Some injuries you may not understand, or even recognize, for years. The damage remains hidden, underneath the threshold of notice, until the passing of time and the process of aging erode its insulation—or it grows into inescapable awareness, like a football player’s concussion, or a factory worker’s cancer.

Some injuries happen all at once, with a scream or a screech of brakes, but others are the result of a steady stream of little insults to the body, like long-term exposure to toxic chemicals. One goes happily along through life, unknowing, unsuspecting, taking in the deadly agents with every breath or sip of water.

Sometimes healing happens by itself, on its own mysterious schedule. Sometimes it requires concerted, determined, even painful effort. I know a couple of folks who recently received replacement hips. Ahead of them is a well-worn but still challenging road of rehabilitation, but when it’s over they will be in much better shape than before.

Sometimes the effort required isn’t physical. Sometimes it’s a process of coming to grips—mentally, emotionally, even spiritually—with what has happened. It might require a letting go of guilt, or an acceptance of responsibility. It might be a long process of mourning and grief, or of releasing one’s anger and fear, or of coming to forgiveness. One way or another, we have to come to terms with the world again. Failure to do this can drive one insane.

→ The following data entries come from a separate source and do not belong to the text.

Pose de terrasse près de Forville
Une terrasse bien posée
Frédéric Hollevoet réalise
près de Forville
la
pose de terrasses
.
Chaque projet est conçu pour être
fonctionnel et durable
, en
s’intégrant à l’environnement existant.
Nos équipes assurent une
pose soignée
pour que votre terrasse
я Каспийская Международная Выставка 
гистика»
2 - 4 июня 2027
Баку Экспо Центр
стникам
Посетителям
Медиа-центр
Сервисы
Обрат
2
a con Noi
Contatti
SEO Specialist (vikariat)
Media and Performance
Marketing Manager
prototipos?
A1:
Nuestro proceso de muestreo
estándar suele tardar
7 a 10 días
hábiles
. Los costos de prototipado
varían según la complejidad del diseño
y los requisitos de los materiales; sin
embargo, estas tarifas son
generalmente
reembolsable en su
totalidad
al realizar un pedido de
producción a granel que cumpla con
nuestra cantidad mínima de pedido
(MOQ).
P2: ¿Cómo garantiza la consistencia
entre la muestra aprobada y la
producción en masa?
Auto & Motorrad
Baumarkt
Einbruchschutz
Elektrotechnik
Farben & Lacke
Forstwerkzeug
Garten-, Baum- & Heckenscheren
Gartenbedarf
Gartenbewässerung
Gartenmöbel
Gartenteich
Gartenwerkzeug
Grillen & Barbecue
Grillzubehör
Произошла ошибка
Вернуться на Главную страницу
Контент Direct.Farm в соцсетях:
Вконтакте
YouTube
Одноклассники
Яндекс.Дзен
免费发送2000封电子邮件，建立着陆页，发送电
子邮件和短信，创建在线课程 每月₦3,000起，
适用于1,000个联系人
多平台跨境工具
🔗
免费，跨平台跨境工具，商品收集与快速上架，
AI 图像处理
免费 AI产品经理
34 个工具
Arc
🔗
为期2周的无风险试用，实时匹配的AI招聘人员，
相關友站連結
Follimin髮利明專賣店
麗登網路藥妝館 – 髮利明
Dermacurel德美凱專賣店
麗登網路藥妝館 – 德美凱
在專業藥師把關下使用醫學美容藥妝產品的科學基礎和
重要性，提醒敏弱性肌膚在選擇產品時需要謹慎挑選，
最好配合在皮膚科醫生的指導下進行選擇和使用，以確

I lay out all these scenarios, these models, of injury and healing, so that I can ask you this question:

Which of them apply to you, with regard to 9/11? Which might apply to our country?

I can’t say that I’ve completely healed, myself—not just from the shock of the attacks themselves, but from their aftermath as well.

And I don’t think that we have healed as a country. We haven’t gone through the emotional rehab we need, in part, because it’s in some people’s interests to keep picking at the psychic scabs of our collective injury. The results, the delayed reactions to 9/11, are visible everywhere: the increased violence, polarization, Islamophobia and xenophobia… and the front-runner status of Donald Trump.